Imaginary Penguins

Oliver Jeffers’ book ‘Lost and Found’ depicts a little boy finding a penguin and setting about returning him to the South Pole. But is that what the penguin wants?

This raises the question of the meaning behind books – especially children’s’ pictures: is this penguin, with its symbolism of friendship and loneliness, simply imaginary?

To begin with, what does this mean? We know something as imaginary as not physically existing – one might argue that fairies are not real because we do not see them – in the context of the book, the boy may see the penguin, but other people in his world may not. (Of course, theists raise these questions of God Himself, that He exists without being seen.)

Thus, the penguin is an imaginary entity created by himself to satisfy the missing pieces of the boy.

If the penguin is simply imaginary, that is, in itself, one has to take a great leap of a priori faith to believe in the existence of something not verifiable by empirical evidence. The book suggests there is a penguin – how do we, ‘real-lifers’, use science and observation to prove that, outside of the boy, the penguin is in existence?
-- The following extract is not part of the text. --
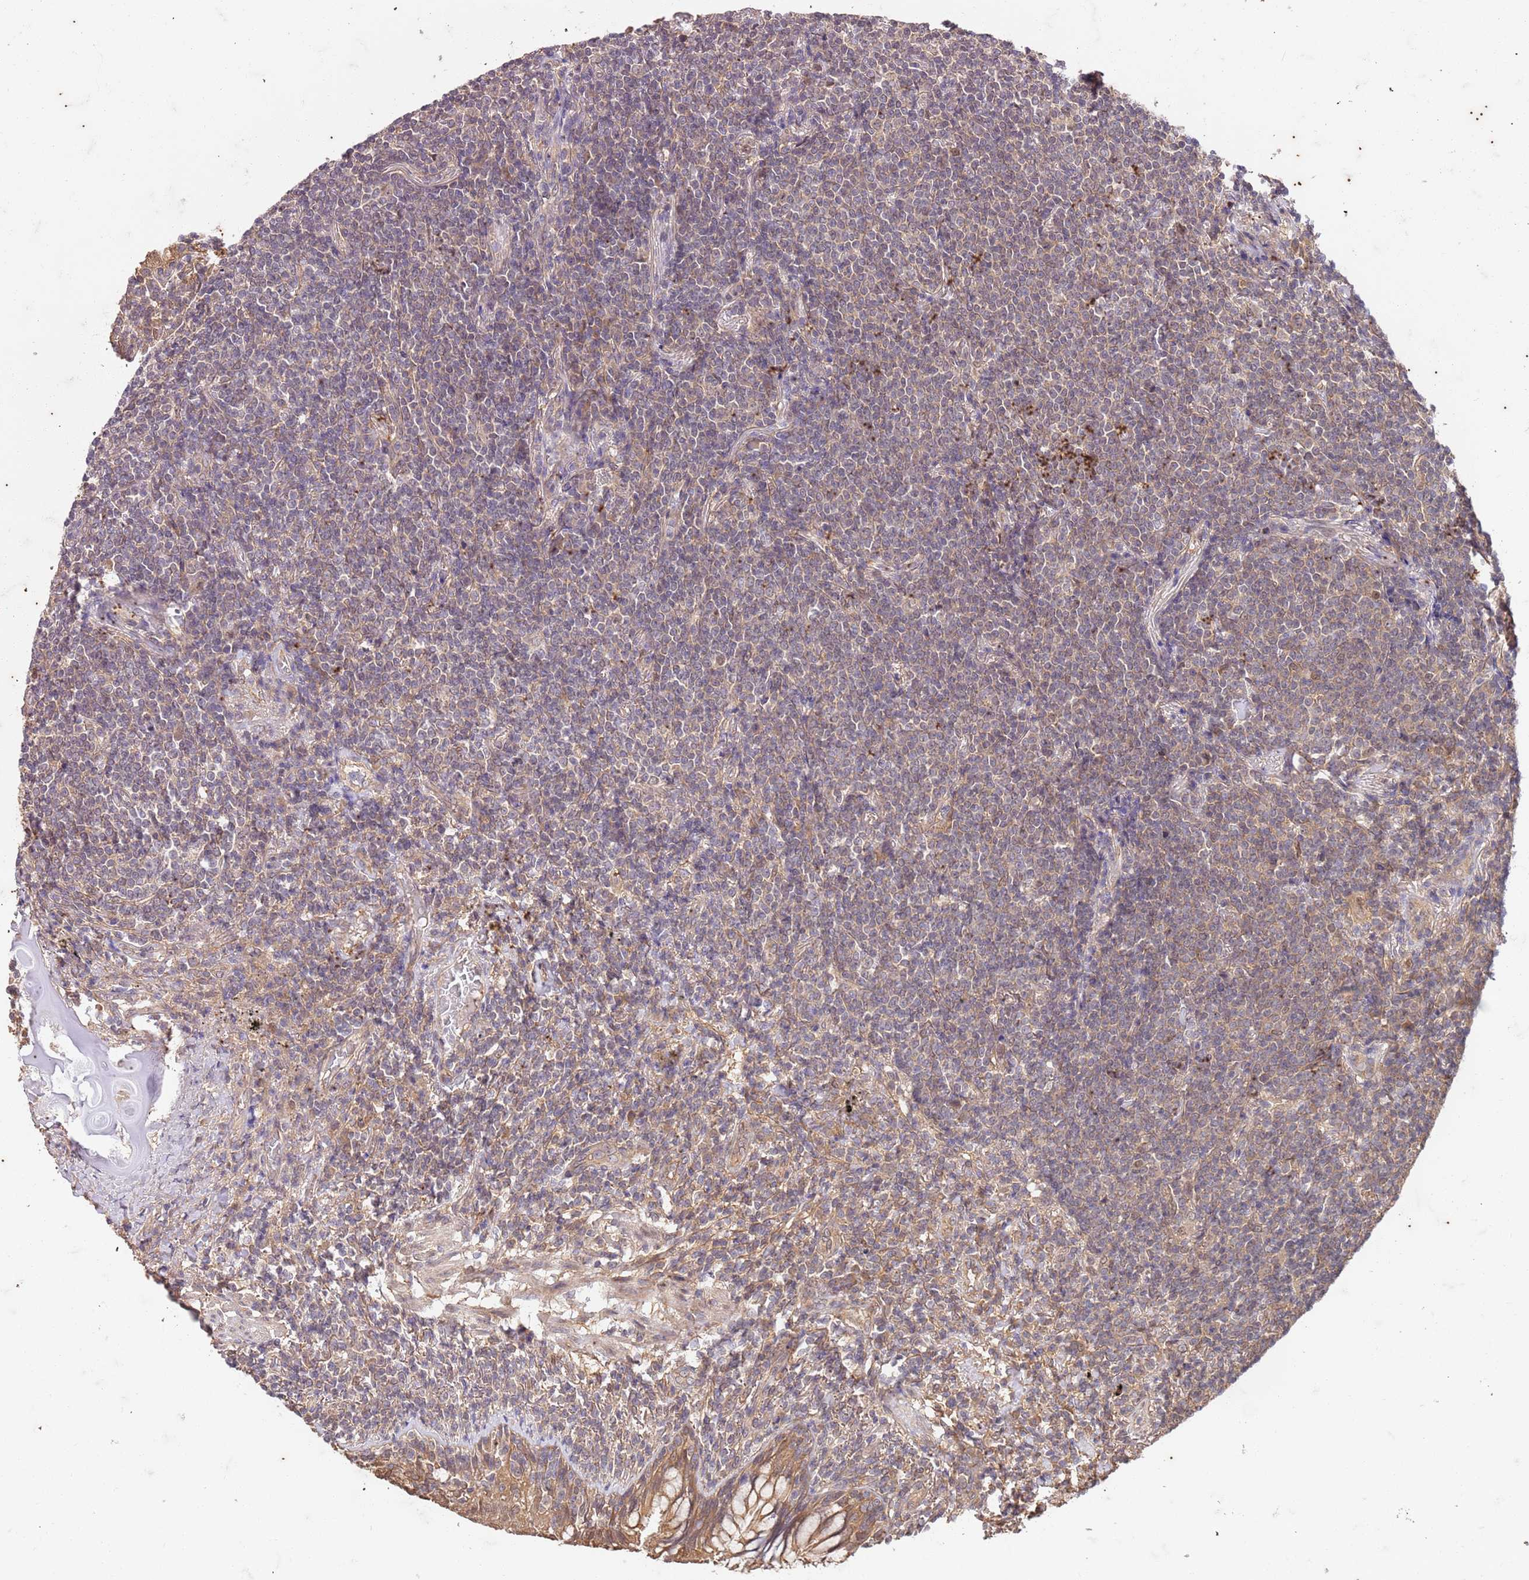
{"staining": {"intensity": "weak", "quantity": "25%-75%", "location": "cytoplasmic/membranous"}, "tissue": "lymphoma", "cell_type": "Tumor cells", "image_type": "cancer", "snomed": [{"axis": "morphology", "description": "Malignant lymphoma, non-Hodgkin's type, Low grade"}, {"axis": "topography", "description": "Lung"}], "caption": "About 25%-75% of tumor cells in human malignant lymphoma, non-Hodgkin's type (low-grade) display weak cytoplasmic/membranous protein staining as visualized by brown immunohistochemical staining.", "gene": "UBE3A", "patient": {"sex": "female", "age": 71}}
To us, the concept of penguin exists (and we apply this to the context of the book automatically); I, personally, would argue that this penguin is imaginary, but not simply imaginary. This penguin has a chance of existing – we see that via the picture-prose – but does so only in the boy’s mind in the context of the story. Elsewhere, for instance in a story about a zoo, the same penguin may well exist.

Certainly, whilst the statement is non-cognitive and doesn’t require proof to its being spoken, the statement is meaningful. I know what I have asked – both in the context of the real world (that is: this is a picture book with an imaginary boy and an imaginary penguin and an imaginary journey to the Pole, but I am aware of that, outside the temporality of this created world) and in the inner context of the imaginary world: that is, this physical boy may be conjuring up an imaginary penguin to serve his lonely aspirations.

Is the penguin imaginary? That depends on opinion and how far one is willing to extend into the realm of the fiction.